__Your assignment__: The records come next. Copy all of them exactly.

__Given information__:
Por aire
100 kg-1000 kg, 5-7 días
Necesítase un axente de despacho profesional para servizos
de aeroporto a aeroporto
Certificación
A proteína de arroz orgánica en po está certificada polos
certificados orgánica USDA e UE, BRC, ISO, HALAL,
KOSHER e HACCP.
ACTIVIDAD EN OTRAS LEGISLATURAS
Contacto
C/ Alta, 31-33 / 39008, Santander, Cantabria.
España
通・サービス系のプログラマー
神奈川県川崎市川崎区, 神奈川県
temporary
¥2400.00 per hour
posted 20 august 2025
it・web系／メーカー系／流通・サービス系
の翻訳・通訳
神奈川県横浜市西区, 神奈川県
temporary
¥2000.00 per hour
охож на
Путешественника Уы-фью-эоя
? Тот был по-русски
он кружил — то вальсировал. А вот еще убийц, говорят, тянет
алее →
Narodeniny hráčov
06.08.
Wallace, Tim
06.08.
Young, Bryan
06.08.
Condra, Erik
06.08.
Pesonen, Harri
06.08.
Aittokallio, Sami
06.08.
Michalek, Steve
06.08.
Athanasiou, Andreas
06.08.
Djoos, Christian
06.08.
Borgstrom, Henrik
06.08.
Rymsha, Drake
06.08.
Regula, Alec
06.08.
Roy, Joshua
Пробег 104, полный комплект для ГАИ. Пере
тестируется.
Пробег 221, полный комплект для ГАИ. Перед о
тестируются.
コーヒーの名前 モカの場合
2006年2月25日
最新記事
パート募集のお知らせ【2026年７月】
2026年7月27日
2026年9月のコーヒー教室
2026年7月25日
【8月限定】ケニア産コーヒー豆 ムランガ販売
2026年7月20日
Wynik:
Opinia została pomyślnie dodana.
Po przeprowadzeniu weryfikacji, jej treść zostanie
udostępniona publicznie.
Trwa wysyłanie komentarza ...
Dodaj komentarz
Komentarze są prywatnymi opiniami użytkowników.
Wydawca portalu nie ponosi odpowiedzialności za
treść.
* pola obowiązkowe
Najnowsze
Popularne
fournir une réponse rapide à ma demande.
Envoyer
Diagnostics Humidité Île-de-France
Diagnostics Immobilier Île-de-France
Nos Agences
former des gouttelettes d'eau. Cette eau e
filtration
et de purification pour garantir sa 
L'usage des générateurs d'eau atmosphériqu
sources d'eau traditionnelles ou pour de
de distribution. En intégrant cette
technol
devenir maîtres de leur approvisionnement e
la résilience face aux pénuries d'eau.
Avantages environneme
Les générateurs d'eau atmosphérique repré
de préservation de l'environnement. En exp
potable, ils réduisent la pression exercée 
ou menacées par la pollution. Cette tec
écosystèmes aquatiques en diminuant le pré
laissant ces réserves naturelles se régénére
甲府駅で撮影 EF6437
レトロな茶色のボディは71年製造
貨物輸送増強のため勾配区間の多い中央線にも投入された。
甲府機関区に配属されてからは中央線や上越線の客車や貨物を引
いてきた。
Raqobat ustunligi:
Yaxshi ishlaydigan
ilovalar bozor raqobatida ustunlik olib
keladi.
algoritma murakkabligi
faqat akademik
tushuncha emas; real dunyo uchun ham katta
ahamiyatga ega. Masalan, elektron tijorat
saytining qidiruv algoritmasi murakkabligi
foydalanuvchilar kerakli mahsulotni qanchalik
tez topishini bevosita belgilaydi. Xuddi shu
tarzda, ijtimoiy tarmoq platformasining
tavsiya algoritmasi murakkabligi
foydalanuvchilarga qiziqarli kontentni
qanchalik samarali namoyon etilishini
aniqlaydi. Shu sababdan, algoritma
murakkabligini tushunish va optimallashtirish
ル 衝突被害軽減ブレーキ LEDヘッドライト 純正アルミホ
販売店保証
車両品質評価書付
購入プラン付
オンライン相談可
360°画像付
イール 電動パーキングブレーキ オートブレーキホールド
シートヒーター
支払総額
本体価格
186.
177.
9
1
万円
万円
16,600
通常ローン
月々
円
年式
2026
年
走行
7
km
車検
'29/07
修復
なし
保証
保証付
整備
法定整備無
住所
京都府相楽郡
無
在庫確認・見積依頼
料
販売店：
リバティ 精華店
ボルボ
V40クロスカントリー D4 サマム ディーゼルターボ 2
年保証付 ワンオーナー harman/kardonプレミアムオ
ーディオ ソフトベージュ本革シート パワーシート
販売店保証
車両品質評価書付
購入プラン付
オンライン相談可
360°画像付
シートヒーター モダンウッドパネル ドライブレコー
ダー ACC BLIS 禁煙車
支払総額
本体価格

__Reply__:
Por aire
100 kg-1000 kg, 5-7 días
Necesítase un axente de despacho profesional para servizos
de aeroporto a aeroporto
Certificación
A proteína de arroz orgánica en po está certificada polos
certificados orgánica USDA e UE, BRC, ISO, HALAL,
KOSHER e HACCP.
ACTIVIDAD EN OTRAS LEGISLATURAS
Contacto
C/ Alta, 31-33 / 39008, Santander, Cantabria.
España
通・サービス系のプログラマー
神奈川県川崎市川崎区, 神奈川県
temporary
¥2400.00 per hour
posted 20 august 2025
it・web系／メーカー系／流通・サービス系
の翻訳・通訳
神奈川県横浜市西区, 神奈川県
temporary
¥2000.00 per hour
охож на
Путешественника Уы-фью-эоя
? Тот был по-русски
он кружил — то вальсировал. А вот еще убийц, говорят, тянет
алее →
Narodeniny hráčov
06.08.
Wallace, Tim
06.08.
Young, Bryan
06.08.
Condra, Erik
06.08.
Pesonen, Harri
06.08.
Aittokallio, Sami
06.08.
Michalek, Steve
06.08.
Athanasiou, Andreas
06.08.
Djoos, Christian
06.08.
Borgstrom, Henrik
06.08.
Rymsha, Drake
06.08.
Regula, Alec
06.08.
Roy, Joshua
Пробег 104, полный комплект для ГАИ. Пере
тестируется.
Пробег 221, полный комплект для ГАИ. Перед о
тестируются.
コーヒーの名前 モカの場合
2006年2月25日
最新記事
パート募集のお知らせ【2026年７月】
2026年7月27日
2026年9月のコーヒー教室
2026年7月25日
【8月限定】ケニア産コーヒー豆 ムランガ販売
2026年7月20日
Wynik:
Opinia została pomyślnie dodana.
Po przeprowadzeniu weryfikacji, jej treść zostanie
udostępniona publicznie.
Trwa wysyłanie komentarza ...
Dodaj komentarz
Komentarze są prywatnymi opiniami użytkowników.
Wydawca portalu nie ponosi odpowiedzialności za
treść.
* pola obowiązkowe
Najnowsze
Popularne
fournir une réponse rapide à ma demande.
Envoyer
Diagnostics Humidité Île-de-France
Diagnostics Immobilier Île-de-France
Nos Agences
former des gouttelettes d'eau. Cette eau e
filtration
et de purification pour garantir sa 
L'usage des générateurs d'eau atmosphériqu
sources d'eau traditionnelles ou pour de
de distribution. En intégrant cette
technol
devenir maîtres de leur approvisionnement e
la résilience face aux pénuries d'eau.
Avantages environneme
Les générateurs d'eau atmosphérique repré
de préservation de l'environnement. En exp
potable, ils réduisent la pression exercée 
ou menacées par la pollution. Cette tec
écosystèmes aquatiques en diminuant le pré
laissant ces réserves naturelles se régénére
甲府駅で撮影 EF6437
レトロな茶色のボディは71年製造
貨物輸送増強のため勾配区間の多い中央線にも投入された。
甲府機関区に配属されてからは中央線や上越線の客車や貨物を引
いてきた。
Raqobat ustunligi:
Yaxshi ishlaydigan
ilovalar bozor raqobatida ustunlik olib
keladi.
algoritma murakkabligi
faqat akademik
tushuncha emas; real dunyo uchun ham katta
ahamiyatga ega. Masalan, elektron tijorat
saytining qidiruv algoritmasi murakkabligi
foydalanuvchilar kerakli mahsulotni qanchalik
tez topishini bevosita belgilaydi. Xuddi shu
tarzda, ijtimoiy tarmoq platformasining
tavsiya algoritmasi murakkabligi
foydalanuvchilarga qiziqarli kontentni
qanchalik samarali namoyon etilishini
aniqlaydi. Shu sababdan, algoritma
murakkabligini tushunish va optimallashtirish
ル 衝突被害軽減ブレーキ LEDヘッドライト 純正アルミホ
販売店保証
車両品質評価書付
購入プラン付
オンライン相談可
360°画像付
イール 電動パーキングブレーキ オートブレーキホールド
シートヒーター
支払総額
本体価格
186.
177.
9
1
万円
万円
16,600
通常ローン
月々
円
年式
2026
年
走行
7
km
車検
'29/07
修復
なし
保証
保証付
整備
法定整備無
住所
京都府相楽郡
無
在庫確認・見積依頼
料
販売店：
リバティ 精華店
ボルボ
V40クロスカントリー D4 サマム ディーゼルターボ 2
年保証付 ワンオーナー harman/kardonプレミアムオ
ーディオ ソフトベージュ本革シート パワーシート
販売店保証
車両品質評価書付
購入プラン付
オンライン相談可
360°画像付
シートヒーター モダンウッドパネル ドライブレコー
ダー ACC BLIS 禁煙車
支払総額
本体価格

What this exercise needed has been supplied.